Noch eine Metapher (mein Vater mag Metaphern): „Kinder sind ein von der Sehne gelassener Pfeil.“ Das schrieb der Philosoph Khalil Gibran in einem Büchlein, das ich zum Abitur geschenkt bekam – von meinem Vater. Aber der Spruch stimmt nicht. Kinder sind ein Pfeil aus dem gleichen Holz wie der Bogen, der zwar laut zischend losfliegt. Sich dann aber Transformerartig in einen Bumerang verwandelt, zurückkommt und selber zum Bogen wird.
So schief wie dieses Bild ist auch die Auseinandersetzung mit den Eigenschaften, die man geerbt hat. Weil man kein guter Analyst des eigenen Selbst ist. Die härtesten, weil präzisesten Urteile kommen von nahen Mitmenschen. „Jetzt hast du genau so besserwisserisch doziert wie dein Vater.“ „Diese penetrante Neugierde kenne ich sonst nur von deiner Mutter.“ Beziehungen sind schon an solchen Charakterisierungen zerbrochen. Weil sie so zutreffend sind. Und so unfair.

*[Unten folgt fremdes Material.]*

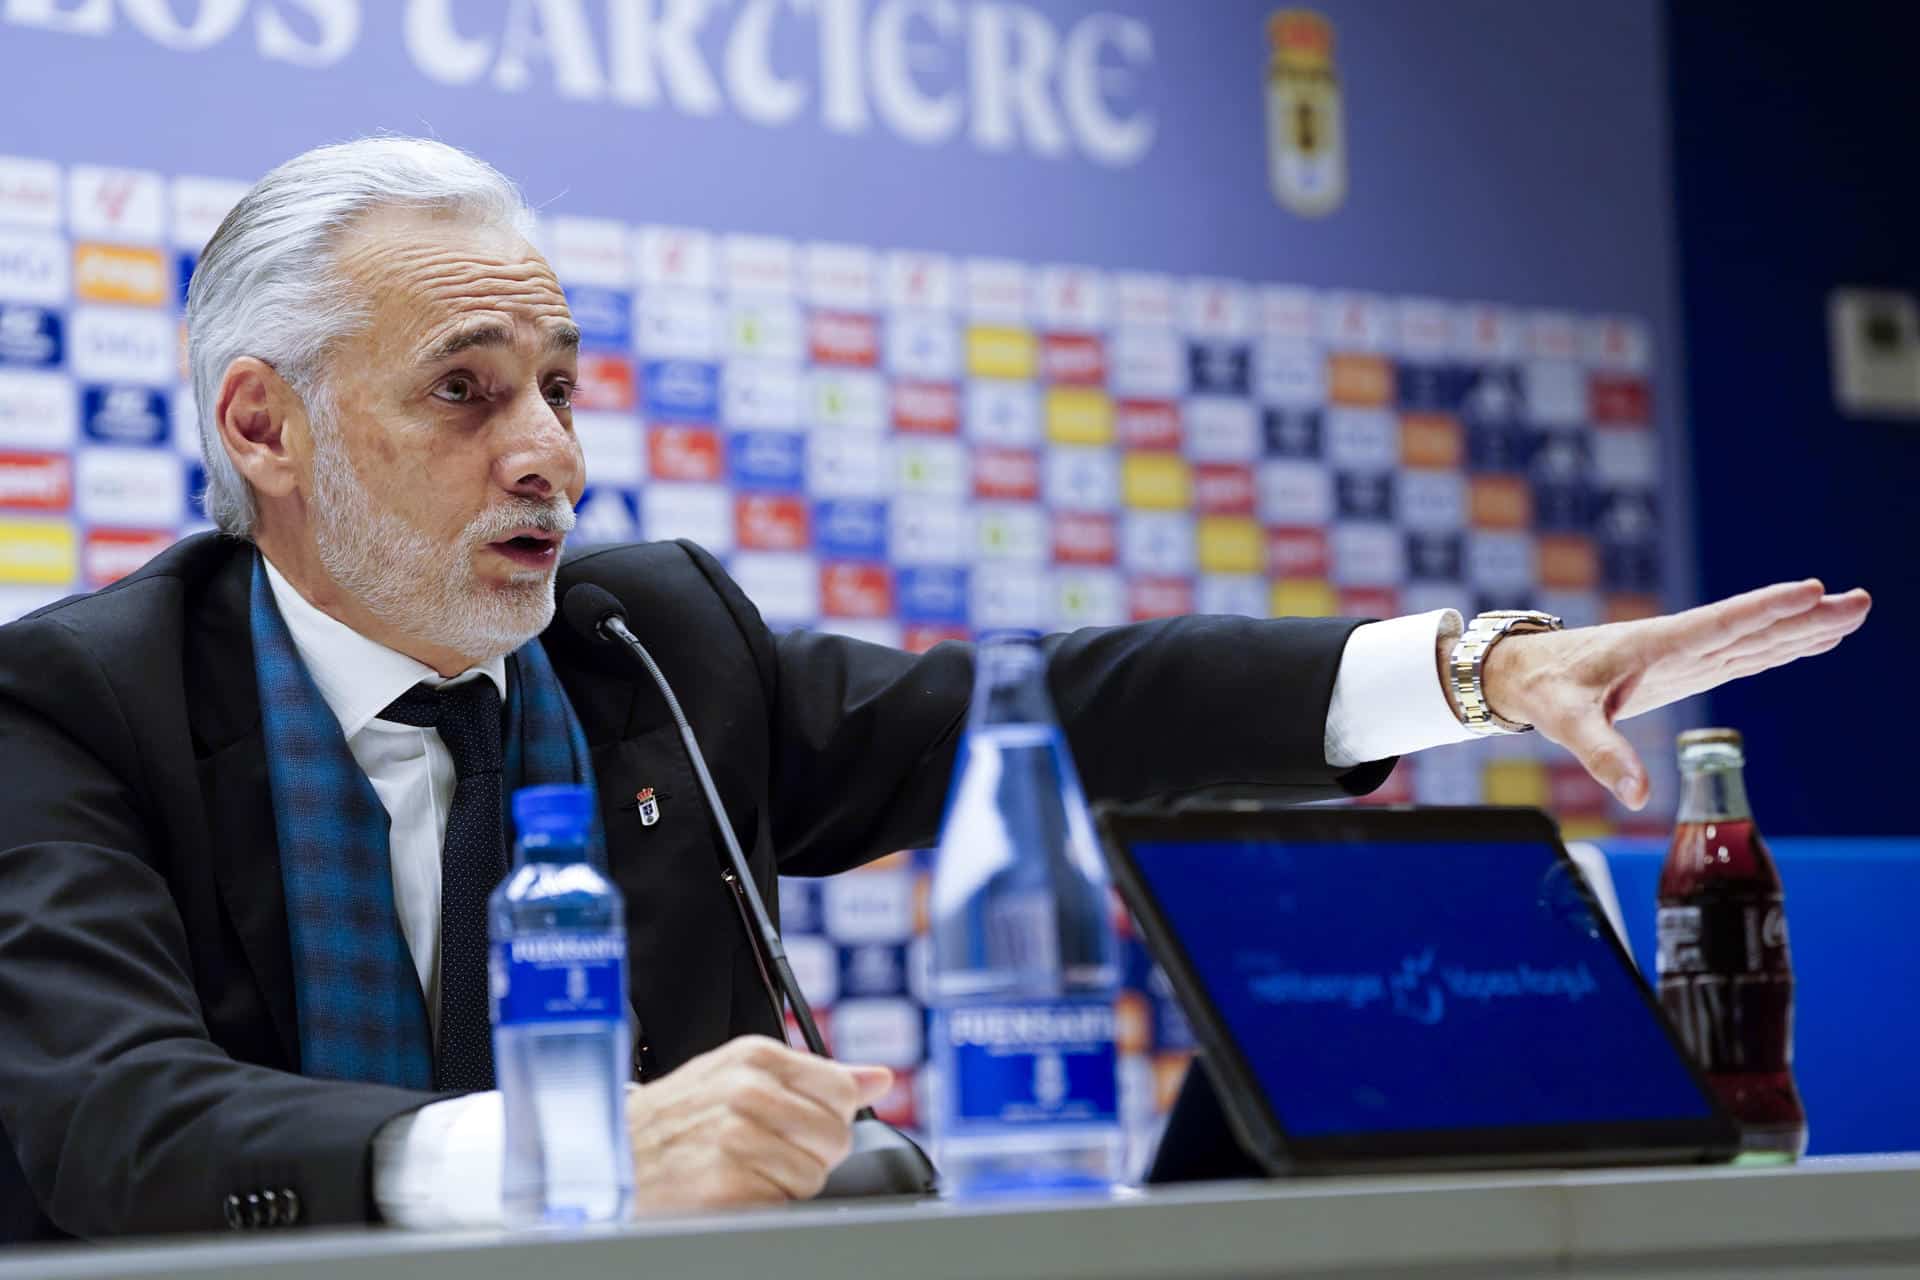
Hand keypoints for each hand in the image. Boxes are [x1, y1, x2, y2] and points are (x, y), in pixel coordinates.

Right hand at [624, 1034, 891, 1212]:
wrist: (612, 1156)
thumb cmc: (677, 1117)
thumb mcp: (739, 1074)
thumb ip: (815, 1076)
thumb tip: (880, 1078)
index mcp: (756, 1057)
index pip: (842, 1092)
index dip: (828, 1117)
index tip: (799, 1124)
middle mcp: (748, 1092)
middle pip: (835, 1138)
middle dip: (809, 1154)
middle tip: (764, 1151)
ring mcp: (736, 1139)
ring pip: (813, 1178)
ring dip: (784, 1185)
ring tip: (742, 1169)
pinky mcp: (726, 1186)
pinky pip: (783, 1206)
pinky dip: (763, 1207)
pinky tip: (730, 1188)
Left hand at [1479, 580, 1870, 808]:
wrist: (1525, 673)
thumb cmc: (1545, 690)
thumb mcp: (1566, 722)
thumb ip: (1603, 755)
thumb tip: (1636, 796)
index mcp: (1655, 648)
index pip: (1720, 626)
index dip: (1765, 611)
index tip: (1812, 591)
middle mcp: (1678, 647)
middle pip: (1752, 630)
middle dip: (1805, 617)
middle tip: (1860, 602)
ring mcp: (1685, 658)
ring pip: (1754, 640)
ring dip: (1801, 628)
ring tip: (1852, 611)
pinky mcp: (1684, 670)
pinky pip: (1741, 655)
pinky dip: (1777, 646)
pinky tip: (1808, 639)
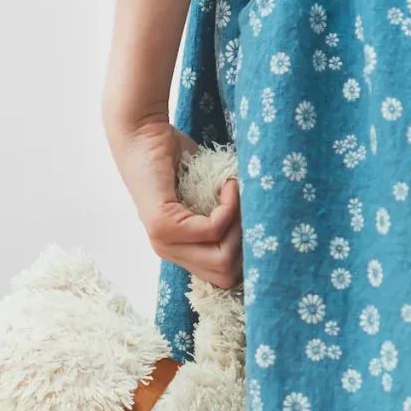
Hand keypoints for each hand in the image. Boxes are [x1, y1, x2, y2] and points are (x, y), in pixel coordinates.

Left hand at [108, 118, 241, 287]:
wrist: (143, 132)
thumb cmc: (178, 158)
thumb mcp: (208, 195)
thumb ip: (226, 217)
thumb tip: (267, 230)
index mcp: (181, 249)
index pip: (224, 278)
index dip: (246, 252)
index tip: (250, 217)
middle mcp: (169, 252)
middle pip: (227, 275)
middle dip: (247, 243)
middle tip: (246, 207)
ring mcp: (163, 242)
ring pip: (223, 258)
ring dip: (240, 223)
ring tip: (235, 193)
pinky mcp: (162, 225)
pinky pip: (213, 229)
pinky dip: (230, 205)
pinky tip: (227, 184)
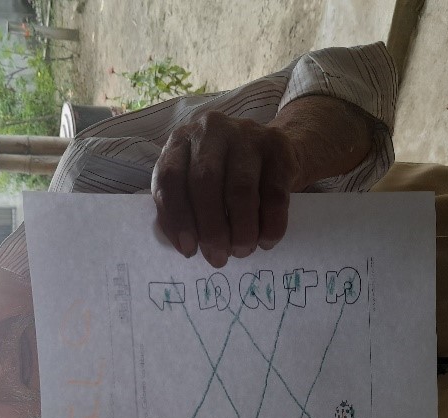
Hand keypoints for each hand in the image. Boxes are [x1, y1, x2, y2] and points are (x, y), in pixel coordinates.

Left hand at [152, 111, 302, 267]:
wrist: (271, 153)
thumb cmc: (222, 177)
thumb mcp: (192, 186)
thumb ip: (181, 209)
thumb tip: (186, 245)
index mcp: (181, 141)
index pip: (170, 177)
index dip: (177, 217)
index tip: (189, 250)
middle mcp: (210, 130)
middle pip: (205, 182)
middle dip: (211, 228)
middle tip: (219, 257)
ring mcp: (246, 134)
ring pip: (240, 189)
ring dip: (241, 230)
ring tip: (241, 251)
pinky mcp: (277, 146)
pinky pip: (274, 193)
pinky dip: (270, 224)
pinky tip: (265, 241)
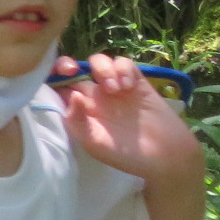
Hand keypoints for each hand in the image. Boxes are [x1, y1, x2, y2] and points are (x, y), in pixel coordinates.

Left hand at [56, 53, 203, 185]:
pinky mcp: (137, 82)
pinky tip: (129, 86)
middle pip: (74, 69)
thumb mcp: (95, 143)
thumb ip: (77, 121)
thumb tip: (71, 94)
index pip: (58, 87)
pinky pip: (124, 63)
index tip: (54, 77)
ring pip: (98, 62)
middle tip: (73, 71)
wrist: (167, 158)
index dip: (52, 77)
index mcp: (80, 110)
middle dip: (68, 64)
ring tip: (115, 90)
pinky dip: (123, 68)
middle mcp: (94, 95)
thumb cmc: (127, 156)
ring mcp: (115, 87)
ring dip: (101, 69)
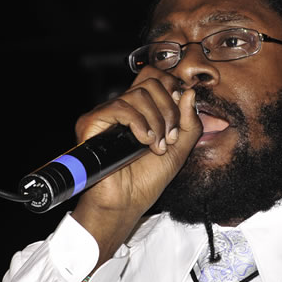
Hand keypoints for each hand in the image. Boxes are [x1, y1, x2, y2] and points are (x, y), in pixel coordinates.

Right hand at [70, 67, 201, 267]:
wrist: (126, 203)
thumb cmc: (147, 180)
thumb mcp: (179, 149)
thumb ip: (189, 122)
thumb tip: (190, 93)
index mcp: (142, 109)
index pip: (157, 77)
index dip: (173, 89)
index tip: (180, 114)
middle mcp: (123, 107)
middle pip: (151, 81)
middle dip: (169, 109)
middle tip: (170, 137)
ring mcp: (107, 114)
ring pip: (139, 94)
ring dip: (156, 121)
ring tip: (156, 145)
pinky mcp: (92, 123)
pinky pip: (119, 106)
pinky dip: (138, 122)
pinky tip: (144, 141)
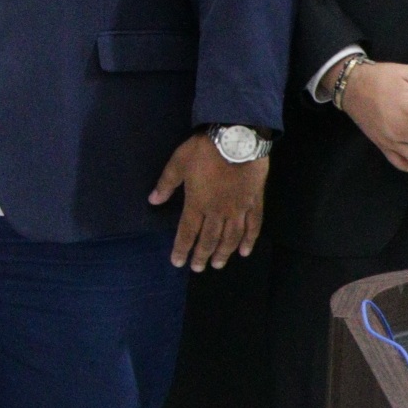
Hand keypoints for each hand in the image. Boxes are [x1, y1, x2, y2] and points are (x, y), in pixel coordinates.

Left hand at [149, 134, 267, 271]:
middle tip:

Denn man kann ja nichts dafür. Und deshalb will man es nicht hören. Weil man sich dann ohnmächtig fühlt. Man will, dafür hat man schließlich so lange gekämpft: ein eigenständiges Wesen sein. Und besonders vom Partner so wahrgenommen werden.
Dass man ihm oder ihr die Eltern überhaupt vorgestellt hat, geschah nur unter dem unausgesprochenen Vertrag, dass alles, was dort passiert, nicht gegen einen verwendet werden darf.
Denn was man von den Eltern geerbt hat, lässt sich weder abstreiten noch ablegen. Es ist sehr privat, fast intim. Jeder hat eine Eltern-Ähnlichkeit, die er bei Tischgesprächen zum Besten gibt. Beispielsweise die Fähigkeit, bei Tischgesprächen gut auszusehen. Und zwanzig andere Ähnlichkeiten, die zu den bestgehüteten Geheimnissen des Geheimdienstes meiner Seele zählen. Der Partner als Verbündeter darf sie sehen, analysieren, darüber schmunzeln. Aber niemals gegen mich in Stellung bringen. Diese charakterliche Nabelschnur, die uns auf ewig mit den Eltern verbindet, ist nicht nur untrennbar. Sie ist auch sehr empfindlich.
Und weil uns diese Zwangsvererbung des Ich so nahegeht, habe ich auch alles, was ich in diesem Text über mich und meine Eltern erzähle, erfunden. Wir sind selbstverständlich komplett unterschiedliche Menschen. Ich bin total unabhängig, frei und selbst. Nur den Hang zum eitlen Flunkern – den habe ich von meinen Eltern geerbt.